What a deal! Yum. I love steamed crabs. Considering the expense when buying them out, I should really try this sometime. I’ll have to get a pot.
I don’t even like crabs and I want to eat these. Great picture!
I had never even heard of blue crabs before moving here two years ago! On our first weekend here we were invited to have crab at my boyfriend’s new boss’s house. I had no idea what to do with the thing, and it certainly didn’t seem worth it. Now I can pick crabs with the best of them and we have to get a half bushel when ever we have out of town company. It’s such a social event!
Man, I live in GA but I was raised in Baltimore…I miss me some blue crabs. My mom used to also steam them in a bath of beer. Totally delicious.
ooohhh, lucky girl with the farmers market find! 🙂
yes, yes, yes, please get the 1 lb tub of old bay before word gets out!
Here’s something remarkable. The first time I ever steamed blues, it was in Riverside, California, approximately 10 years ago. I hooked up with a friend who had moved out there for grad school the year before. He’s from Richmond, so he’s also familiar with steamed crabs. The two of us got in the car with another friend whom I haven’t seen in ages (I think he’s Californian born and bred), and we headed for the local 99 Ranch Market, the west coast’s answer to H-Mart. This was the only place to find live blue crabs, which probably were from Thailand or off the coast of Mexico. They certainly weren’t Chesapeake Bay blue crabs.
So we got them back to his place, where a few friends, most of whom had never seen a live blue crab, were eagerly waiting. It was a pan-Southern food feast we had planned, and the steamed crabs were a crowning jewel of the dinner. Then as the two of us were filling the crab pot, his girlfriend (now wife) and another friend started looking squeamish, and hoping we would just set them free (!) I’m laughing thinking about it. In the end we had a nice big pot of steamed crabs, but it was so foreign to most of them that the two of us Chesapeake boys ate the bulk of them!

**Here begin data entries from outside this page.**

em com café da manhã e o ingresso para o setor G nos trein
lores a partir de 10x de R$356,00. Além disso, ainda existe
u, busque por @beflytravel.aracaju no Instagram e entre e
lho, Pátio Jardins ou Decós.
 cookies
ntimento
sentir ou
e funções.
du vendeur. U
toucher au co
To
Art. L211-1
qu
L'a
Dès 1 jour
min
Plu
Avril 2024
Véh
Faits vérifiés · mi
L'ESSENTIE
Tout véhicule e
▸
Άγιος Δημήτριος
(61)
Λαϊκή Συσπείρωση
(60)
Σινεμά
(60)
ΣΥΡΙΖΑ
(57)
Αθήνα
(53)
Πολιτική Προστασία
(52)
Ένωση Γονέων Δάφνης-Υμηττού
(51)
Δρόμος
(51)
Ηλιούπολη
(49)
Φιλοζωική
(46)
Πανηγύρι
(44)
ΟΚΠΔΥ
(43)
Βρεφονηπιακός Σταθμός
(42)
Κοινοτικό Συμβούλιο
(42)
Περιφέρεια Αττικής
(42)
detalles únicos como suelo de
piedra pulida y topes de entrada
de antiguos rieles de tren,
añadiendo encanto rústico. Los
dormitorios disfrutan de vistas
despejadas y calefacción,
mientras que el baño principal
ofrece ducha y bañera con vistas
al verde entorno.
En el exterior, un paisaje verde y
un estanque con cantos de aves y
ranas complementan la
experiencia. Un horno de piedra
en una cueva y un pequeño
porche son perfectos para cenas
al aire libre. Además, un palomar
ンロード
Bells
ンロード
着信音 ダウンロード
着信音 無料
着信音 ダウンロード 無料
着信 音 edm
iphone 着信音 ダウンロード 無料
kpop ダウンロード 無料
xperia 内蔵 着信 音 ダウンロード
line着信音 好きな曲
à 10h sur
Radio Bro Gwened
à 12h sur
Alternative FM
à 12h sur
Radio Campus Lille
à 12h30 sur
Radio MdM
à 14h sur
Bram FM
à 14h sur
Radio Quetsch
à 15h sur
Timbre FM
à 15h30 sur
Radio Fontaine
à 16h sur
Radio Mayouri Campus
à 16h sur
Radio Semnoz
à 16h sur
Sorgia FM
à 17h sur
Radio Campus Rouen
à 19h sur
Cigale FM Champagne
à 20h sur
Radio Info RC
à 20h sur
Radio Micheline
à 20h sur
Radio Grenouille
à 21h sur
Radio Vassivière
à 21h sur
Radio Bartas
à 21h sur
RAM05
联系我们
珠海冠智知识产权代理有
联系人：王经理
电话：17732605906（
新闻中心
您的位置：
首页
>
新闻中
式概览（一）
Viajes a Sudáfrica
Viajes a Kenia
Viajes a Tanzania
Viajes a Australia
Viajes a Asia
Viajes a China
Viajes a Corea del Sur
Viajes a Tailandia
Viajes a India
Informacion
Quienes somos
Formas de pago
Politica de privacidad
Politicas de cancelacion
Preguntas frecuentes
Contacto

I think I’ve seen Dungeness around here once in a while, but it’s rare. If anything it’s frozen and put in the seafood department. I would check Wegman’s or maybe even H-Mart or Whole Foods to see if it’s there. Come to think of it, if it’s ANYWHERE in Baltimore it’s at H-Mart. That place seems to have everything. Dungeness is very common on the West Coast. It was pretty much the only crab I ate in Cali (again, not much access to blues). Of COURSE, the hometown crab will always be the best. If you’re from the Pacific Northwest, Dungeness will be the best (unless you’re from Alaska). But if you’re from the Chesapeake or the Carolinas, well, it goes without saying what we think is the best 🙂
Congrats on your coverage in Baltimore Magazine.
congrats on your baltimore magazine appearance! very nice.
btw dungeness crabs are at whole foods. but i find i prefer blue crabs.
Crabs meat is one of the best! I love them but feel so bad when I have to cook them :(.
Rachel, are you having a contest done ending the 5th of June? Don’t know what’s wrong with me but now that I performed a recipe of yours, want to participate and cannot find it.
Could you please send me the link? I want to post about it tomorrow morning. Thanks a lot 😀
Here’s the contest info.
Okay, I love crabs. Especially when they are done like you prepared them. The weather is too warm here to have them. You are so lucky.
Rachel – a great guide to blue crabs! They look so delicious, I’m ready to tie a bib on right now.